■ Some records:
------------

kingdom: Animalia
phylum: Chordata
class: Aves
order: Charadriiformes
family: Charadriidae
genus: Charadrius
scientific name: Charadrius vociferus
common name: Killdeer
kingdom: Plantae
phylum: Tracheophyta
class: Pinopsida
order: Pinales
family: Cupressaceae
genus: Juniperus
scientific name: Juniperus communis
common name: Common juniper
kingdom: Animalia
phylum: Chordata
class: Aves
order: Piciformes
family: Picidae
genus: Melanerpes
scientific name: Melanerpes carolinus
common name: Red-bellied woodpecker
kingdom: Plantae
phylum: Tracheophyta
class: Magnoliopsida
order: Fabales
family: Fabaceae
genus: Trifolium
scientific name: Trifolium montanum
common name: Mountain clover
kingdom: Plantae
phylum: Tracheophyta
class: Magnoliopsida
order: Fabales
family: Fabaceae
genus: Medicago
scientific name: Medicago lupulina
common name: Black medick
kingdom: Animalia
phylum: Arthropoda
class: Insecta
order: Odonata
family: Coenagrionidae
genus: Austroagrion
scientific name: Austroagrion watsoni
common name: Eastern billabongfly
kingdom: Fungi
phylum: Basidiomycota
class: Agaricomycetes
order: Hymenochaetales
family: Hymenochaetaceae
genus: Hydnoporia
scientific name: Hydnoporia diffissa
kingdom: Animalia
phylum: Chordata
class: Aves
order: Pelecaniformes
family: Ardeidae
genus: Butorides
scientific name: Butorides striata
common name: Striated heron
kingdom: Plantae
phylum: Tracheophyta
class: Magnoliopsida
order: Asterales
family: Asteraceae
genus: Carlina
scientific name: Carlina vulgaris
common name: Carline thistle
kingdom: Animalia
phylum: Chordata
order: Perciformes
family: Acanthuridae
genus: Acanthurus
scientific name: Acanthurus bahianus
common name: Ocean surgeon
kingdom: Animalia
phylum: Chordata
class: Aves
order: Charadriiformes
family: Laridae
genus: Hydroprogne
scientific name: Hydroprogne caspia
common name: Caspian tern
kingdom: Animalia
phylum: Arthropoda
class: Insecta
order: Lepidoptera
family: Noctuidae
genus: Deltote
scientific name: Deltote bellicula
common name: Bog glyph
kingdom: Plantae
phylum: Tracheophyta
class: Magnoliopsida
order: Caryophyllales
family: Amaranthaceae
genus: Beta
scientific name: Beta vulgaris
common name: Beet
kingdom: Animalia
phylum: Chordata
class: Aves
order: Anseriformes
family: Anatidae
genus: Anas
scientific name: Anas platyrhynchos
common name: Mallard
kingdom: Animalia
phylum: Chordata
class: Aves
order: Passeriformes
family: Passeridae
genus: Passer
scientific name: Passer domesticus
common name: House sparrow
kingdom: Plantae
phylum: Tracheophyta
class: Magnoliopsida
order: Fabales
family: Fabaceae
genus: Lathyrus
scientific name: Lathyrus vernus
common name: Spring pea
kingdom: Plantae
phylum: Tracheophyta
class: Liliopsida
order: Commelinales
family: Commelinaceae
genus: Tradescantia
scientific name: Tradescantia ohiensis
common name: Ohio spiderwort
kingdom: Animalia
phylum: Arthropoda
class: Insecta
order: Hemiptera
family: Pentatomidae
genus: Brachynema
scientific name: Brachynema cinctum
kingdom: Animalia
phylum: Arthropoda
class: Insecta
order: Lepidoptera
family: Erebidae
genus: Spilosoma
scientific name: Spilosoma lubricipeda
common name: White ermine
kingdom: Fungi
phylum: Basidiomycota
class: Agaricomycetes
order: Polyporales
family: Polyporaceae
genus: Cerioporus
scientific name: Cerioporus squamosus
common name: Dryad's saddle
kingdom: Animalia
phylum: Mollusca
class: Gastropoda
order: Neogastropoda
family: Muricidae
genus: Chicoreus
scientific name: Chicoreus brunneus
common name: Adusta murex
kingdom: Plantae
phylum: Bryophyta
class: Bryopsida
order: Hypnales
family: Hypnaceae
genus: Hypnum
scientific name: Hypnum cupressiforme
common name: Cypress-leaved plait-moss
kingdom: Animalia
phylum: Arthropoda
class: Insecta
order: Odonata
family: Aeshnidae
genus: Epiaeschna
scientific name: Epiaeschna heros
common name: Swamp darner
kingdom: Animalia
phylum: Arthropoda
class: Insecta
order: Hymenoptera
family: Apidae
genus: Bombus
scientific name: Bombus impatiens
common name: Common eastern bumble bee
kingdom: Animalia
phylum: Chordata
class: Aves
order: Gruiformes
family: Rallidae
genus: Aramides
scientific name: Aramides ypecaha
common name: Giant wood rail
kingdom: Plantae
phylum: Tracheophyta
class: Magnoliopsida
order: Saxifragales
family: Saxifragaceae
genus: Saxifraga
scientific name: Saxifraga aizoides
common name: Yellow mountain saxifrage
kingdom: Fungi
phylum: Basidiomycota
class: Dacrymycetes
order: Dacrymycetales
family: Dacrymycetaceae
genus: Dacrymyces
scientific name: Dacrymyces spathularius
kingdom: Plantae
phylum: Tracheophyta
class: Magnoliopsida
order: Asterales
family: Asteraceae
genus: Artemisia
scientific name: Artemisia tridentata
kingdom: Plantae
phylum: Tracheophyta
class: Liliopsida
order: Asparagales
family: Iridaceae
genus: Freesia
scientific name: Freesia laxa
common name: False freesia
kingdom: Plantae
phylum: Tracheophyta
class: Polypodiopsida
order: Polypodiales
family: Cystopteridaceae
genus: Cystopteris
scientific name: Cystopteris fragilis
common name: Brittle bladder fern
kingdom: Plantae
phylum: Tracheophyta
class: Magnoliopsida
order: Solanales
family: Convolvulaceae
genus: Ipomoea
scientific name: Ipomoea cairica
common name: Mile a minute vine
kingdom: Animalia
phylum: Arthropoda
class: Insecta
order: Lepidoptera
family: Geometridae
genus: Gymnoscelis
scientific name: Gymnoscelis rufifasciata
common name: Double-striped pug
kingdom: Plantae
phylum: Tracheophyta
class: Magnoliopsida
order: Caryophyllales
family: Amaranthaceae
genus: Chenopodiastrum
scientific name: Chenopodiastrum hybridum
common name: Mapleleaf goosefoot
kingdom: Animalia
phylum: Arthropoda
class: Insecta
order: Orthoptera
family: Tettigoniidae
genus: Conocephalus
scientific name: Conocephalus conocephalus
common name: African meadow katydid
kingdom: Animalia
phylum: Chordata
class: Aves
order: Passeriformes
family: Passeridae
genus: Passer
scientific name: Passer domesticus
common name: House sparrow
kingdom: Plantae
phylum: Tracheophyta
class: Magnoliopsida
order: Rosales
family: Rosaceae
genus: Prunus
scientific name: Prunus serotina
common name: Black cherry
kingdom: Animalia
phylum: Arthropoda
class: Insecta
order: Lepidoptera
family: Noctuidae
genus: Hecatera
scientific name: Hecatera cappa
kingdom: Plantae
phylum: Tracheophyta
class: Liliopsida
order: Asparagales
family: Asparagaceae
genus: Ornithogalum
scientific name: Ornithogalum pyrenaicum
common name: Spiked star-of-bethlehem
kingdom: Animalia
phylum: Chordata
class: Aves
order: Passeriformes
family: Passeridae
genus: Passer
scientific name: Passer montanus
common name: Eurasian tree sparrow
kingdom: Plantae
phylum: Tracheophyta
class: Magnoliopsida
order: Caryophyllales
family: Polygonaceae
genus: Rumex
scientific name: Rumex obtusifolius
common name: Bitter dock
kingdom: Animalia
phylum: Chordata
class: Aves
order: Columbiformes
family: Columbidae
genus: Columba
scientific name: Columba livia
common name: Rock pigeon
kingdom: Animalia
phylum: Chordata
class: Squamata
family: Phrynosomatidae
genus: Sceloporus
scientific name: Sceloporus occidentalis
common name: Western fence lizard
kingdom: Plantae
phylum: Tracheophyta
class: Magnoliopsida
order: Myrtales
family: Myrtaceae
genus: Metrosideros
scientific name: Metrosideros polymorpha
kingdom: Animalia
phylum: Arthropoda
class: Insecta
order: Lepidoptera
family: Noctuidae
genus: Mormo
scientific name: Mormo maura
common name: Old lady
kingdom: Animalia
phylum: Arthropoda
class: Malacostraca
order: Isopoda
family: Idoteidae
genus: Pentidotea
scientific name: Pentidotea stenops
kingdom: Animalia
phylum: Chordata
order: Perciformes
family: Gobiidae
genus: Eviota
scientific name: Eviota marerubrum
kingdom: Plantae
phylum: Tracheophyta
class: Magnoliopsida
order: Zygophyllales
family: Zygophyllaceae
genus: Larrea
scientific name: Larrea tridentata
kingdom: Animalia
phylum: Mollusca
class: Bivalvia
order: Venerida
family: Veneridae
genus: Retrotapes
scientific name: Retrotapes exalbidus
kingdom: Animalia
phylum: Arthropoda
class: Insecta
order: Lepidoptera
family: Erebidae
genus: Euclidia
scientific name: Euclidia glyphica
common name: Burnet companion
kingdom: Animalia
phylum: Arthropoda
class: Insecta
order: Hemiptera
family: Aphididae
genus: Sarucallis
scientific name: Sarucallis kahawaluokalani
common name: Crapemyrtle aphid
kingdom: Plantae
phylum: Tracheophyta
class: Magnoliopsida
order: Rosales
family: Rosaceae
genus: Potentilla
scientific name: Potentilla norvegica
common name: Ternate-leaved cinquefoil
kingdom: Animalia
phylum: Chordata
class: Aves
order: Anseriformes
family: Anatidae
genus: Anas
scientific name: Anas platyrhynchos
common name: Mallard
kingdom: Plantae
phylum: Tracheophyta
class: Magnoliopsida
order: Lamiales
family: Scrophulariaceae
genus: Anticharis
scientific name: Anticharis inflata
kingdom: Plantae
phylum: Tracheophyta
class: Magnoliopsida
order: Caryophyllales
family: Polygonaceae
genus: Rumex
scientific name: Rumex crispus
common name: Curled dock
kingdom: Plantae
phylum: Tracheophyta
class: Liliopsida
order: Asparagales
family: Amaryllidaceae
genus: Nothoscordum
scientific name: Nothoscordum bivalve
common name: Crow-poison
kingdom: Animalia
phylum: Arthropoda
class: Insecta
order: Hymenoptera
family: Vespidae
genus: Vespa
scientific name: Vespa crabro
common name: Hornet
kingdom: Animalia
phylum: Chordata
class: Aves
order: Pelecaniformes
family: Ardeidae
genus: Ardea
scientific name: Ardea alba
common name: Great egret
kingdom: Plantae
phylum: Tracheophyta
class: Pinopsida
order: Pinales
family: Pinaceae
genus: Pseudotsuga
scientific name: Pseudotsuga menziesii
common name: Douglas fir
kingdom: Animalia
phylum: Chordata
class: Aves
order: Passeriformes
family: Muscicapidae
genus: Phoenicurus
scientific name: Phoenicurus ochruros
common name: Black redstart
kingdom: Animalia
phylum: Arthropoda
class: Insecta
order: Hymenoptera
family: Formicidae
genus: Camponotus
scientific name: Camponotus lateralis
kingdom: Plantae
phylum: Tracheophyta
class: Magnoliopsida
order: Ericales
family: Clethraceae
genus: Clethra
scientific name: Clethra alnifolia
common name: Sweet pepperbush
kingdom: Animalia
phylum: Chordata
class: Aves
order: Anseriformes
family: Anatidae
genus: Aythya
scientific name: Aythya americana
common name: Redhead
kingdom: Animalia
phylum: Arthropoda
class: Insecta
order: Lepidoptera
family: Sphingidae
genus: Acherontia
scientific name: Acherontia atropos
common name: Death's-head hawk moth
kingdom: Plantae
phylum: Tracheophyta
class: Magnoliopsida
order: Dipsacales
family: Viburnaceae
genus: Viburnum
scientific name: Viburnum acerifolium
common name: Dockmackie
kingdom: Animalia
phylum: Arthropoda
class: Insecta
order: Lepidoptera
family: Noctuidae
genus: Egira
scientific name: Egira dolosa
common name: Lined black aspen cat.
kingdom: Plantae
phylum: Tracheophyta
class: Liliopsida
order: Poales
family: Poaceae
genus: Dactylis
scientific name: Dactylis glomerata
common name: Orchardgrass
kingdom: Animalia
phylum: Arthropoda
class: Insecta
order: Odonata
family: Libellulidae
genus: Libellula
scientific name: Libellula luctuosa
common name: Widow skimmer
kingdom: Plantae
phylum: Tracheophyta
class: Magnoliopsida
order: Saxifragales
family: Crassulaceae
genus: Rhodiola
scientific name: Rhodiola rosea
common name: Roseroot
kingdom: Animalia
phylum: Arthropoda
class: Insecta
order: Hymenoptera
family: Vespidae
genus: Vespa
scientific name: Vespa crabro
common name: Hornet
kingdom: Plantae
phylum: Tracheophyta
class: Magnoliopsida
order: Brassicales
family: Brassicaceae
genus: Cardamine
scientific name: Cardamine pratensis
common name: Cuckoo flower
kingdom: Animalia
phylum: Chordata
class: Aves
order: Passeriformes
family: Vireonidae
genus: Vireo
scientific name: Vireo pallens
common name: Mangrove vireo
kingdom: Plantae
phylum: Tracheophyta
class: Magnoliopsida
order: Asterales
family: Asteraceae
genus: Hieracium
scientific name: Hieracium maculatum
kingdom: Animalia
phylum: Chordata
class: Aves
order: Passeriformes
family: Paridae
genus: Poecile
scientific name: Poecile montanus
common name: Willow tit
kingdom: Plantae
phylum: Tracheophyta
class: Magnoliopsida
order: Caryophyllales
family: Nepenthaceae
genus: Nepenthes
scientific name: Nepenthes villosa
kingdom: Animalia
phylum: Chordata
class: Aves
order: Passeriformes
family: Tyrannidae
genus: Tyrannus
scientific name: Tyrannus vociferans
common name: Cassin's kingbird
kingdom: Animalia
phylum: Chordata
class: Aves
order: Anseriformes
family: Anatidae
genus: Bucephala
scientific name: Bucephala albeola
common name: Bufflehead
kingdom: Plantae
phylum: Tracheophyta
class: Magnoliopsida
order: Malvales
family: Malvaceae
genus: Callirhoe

------------

■ Written request: Copy word for word the lines of the records from the one containing "genus: Aramides" through the one containing "common name: Brittle bladder fern", including both of those lines.

■ Result below:
genus: Aramides
scientific name: Aramides ypecaha
common name: Giant wood rail
kingdom: Plantae
phylum: Tracheophyta
class: Magnoliopsida
order: Saxifragales
family: Saxifragaceae
genus: Saxifraga
scientific name: Saxifraga aizoides
common name: Yellow mountain saxifrage
kingdom: Fungi
phylum: Basidiomycota
class: Dacrymycetes
order: Dacrymycetales
family: Dacrymycetaceae
genus: Dacrymyces
scientific name: Dacrymyces spathularius
kingdom: Plantae
phylum: Tracheophyta
class: Magnoliopsida
order: Asterales
family: Asteraceae
genus: Artemisia
scientific name: Artemisia tridentata
kingdom: Plantae
phylum: Tracheophyta
class: Liliopsida
order: Asparagales
family: Iridaceae
genus: Freesia
scientific name: Freesia laxa
common name: False freesia
kingdom: Plantae
phylum: Tracheophyta
class: Polypodiopsida
order: Polypodiales
family: Cystopteridaceae
genus: Cystopteris
scientific name: Cystopteris fragilis
common name: Brittle bladder fern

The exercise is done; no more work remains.